[[ GIVEN DATA open ]]

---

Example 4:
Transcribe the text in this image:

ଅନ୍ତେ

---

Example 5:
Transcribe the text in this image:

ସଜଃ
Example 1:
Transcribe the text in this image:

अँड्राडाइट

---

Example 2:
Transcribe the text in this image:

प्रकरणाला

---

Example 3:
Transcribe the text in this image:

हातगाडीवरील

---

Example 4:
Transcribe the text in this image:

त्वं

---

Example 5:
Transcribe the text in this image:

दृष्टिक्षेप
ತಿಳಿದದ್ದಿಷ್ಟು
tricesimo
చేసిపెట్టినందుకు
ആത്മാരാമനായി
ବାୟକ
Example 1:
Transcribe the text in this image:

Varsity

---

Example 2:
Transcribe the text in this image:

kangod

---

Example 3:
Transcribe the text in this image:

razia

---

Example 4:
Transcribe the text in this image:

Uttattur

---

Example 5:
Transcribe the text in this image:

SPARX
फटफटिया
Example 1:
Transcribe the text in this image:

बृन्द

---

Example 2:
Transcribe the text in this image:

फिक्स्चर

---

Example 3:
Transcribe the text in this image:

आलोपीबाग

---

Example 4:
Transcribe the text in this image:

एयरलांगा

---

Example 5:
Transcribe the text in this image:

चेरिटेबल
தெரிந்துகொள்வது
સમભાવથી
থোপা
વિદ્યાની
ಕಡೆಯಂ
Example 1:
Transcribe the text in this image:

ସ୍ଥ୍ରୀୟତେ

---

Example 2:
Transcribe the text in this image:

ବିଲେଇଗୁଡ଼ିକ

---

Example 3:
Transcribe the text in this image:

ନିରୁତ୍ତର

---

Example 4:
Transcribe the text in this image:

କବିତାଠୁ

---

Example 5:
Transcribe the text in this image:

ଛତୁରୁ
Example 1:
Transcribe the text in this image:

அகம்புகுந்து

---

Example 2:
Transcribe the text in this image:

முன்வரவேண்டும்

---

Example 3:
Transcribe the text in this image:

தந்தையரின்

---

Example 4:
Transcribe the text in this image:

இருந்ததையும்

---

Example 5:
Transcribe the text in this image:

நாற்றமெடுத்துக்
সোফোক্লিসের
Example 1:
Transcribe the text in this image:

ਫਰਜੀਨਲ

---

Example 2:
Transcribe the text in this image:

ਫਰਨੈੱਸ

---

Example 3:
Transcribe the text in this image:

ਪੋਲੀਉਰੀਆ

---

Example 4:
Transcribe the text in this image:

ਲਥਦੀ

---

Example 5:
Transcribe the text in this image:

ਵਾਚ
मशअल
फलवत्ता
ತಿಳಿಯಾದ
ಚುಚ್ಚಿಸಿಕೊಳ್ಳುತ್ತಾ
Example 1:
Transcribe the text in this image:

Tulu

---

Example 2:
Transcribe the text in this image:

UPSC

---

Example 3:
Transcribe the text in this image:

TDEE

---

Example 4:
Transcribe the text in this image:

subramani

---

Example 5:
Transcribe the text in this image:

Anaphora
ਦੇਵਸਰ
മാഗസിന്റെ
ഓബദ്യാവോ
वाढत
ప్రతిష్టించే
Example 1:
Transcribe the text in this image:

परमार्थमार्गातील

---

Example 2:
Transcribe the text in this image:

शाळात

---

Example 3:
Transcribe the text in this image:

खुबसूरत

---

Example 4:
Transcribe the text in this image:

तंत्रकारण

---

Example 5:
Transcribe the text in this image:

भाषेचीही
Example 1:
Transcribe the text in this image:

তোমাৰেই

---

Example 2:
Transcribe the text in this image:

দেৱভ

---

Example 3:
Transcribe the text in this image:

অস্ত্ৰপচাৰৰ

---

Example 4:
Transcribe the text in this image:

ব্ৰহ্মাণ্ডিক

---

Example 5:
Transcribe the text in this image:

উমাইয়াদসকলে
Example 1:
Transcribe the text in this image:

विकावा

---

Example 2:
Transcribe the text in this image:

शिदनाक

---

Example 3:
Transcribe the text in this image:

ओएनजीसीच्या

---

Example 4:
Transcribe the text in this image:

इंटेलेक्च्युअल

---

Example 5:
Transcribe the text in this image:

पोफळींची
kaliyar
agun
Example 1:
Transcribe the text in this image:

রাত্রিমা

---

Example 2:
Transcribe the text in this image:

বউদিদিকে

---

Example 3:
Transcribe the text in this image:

[[ GIVEN DATA closed ]]

EXERCISE REQUIREMENTS = Output the listing above word for word.

SOLUTION TO THIS PROBLEM =
---

Example 4:
Transcribe the text in this image:

ଅନ୍ତେ

---

Example 5:
Transcribe the text in this image:

ସଜଃ
Example 1:
Transcribe the text in this image:

अँड्राडाइट

---

Example 2:
Transcribe the text in this image:

प्रकरणाला

---

Example 3:
Transcribe the text in this image:

हातगाडीवरील

---

Example 4:
Transcribe the text in this image:

त्वं

---

Example 5:
Transcribe the text in this image:

दृष्टिक्षेप
ತಿಳಿದದ್ದಿಷ್ಟು
tricesimo
చేసిపెట్టినందుకు
ആത്മാരാമനായി
ବାୟକ
Example 1:
Transcribe the text in this image:

Varsity

---

Example 2:
Transcribe the text in this image:

kangod

---

Example 3:
Transcribe the text in this image:

razia

---

Example 4:
Transcribe the text in this image:

Uttattur

---

Example 5:
Transcribe the text in this image:

SPARX
फटफटिया
Example 1:
Transcribe the text in this image:

बृन्द

---

Example 2:
Transcribe the text in this image:

फिक्स्चर

---

Example 3:
Transcribe the text in this image:

आलोपीबाग

---

Example 4:
Transcribe the text in this image:

एयरलांगा

---

Example 5:
Transcribe the text in this image:

चेरिटेबल
தெரிந்துகொள்வது
સમભાવથી
থোপা
વિદ્યાની
ಕಡೆಯಂ
Example 1:
Transcribe the text in this image:

ସ୍ଥ୍ରୀୟତେ

---

Example 2:
Transcribe the text in this image:

ବିଲେଇଗୁଡ଼ିକ

---

Example 3:
Transcribe the text in this image:

ନିରୁତ୍ତର

---

Example 4:
Transcribe the text in this image:

କବିତାଠୁ

---

Example 5:
Transcribe the text in this image:

ଛତୁରୁ
Example 1:
Transcribe the text in this image:

அகம்புகுந்து

---

Example 2:
Transcribe the text in this image:

முன்வரவேண்டும்

---

Example 3:
Transcribe the text in this image:

தந்தையரின்

---

Example 4:
Transcribe the text in this image:

இருந்ததையும்

---

Example 5:
Transcribe the text in this image:

நாற்றமெடுத்துக்
সোফোক্লিসের
Example 1:
Transcribe the text in this image:

ਫਰਜੀਨਲ

---

Example 2:
Transcribe the text in this image:

ਫਰਨੈੱਸ

---

Example 3:
Transcribe the text in this image:

ਪੋਲੀਉਰੀਆ

---

Example 4:
Transcribe the text in this image:

ਲਥਦੀ

---

Example 5:
Transcribe the text in this image:

ਵਾਚ
मशअल
फलवत्ता
ತಿಳಿಯಾದ
ಚುಚ್ಚಿಸಿಕೊಳ್ಳುತ್ತಾ
Example 1:
Transcribe the text in this image:

Tulu

---

Example 2:
Transcribe the text in this image:

UPSC

---

Example 3:
Transcribe the text in this image:

TDEE

---

Example 4:
Transcribe the text in this image:

subramani

---

Example 5:
Transcribe the text in this image:

Anaphora
ਦੇਵਸਰ
മാഗസിന്റെ
ഓബദ്യാവോ
वाढत
ప్రతిష్టించే
Example 1:
Transcribe the text in this image:

परमार्थमार्गातील

---

Example 2:
Transcribe the text in this image:

शाळात

---

Example 3:
Transcribe the text in this image:

खुबसूरत

---

Example 4:
Transcribe the text in this image:

तंत्रकारण

---

Example 5:
Transcribe the text in this image:

भाषेचीही
Example 1:
Transcribe the text in this image:

তোমাৰেই

---

Example 2:
Transcribe the text in this image:

দেৱভ

---

Example 3:
Transcribe the text in this image:

অস্ত্ৰপচাৰৰ

---

Example 4:
Transcribe the text in this image:

ব্ৰহ্মাণ্ডিক

---

Example 5:
Transcribe the text in this image:

উমাইয়াদসকলে
Example 1:
Transcribe the text in this image:

विकावा

---

Example 2:
Transcribe the text in this image:

शिदनाक

---

Example 3:
Transcribe the text in this image:

ओएनजीसीच्या

---

Example 4:
Transcribe the text in this image:

इंटेलेक्च्युअल

---

Example 5:
Transcribe the text in this image:

पोफळींची
kaliyar
agun
Example 1:
Transcribe the text in this image:

রাত্রিমা

---

Example 2:
Transcribe the text in this image:

বউদিদিকে

---

Example 3:
Transcribe the text in this image:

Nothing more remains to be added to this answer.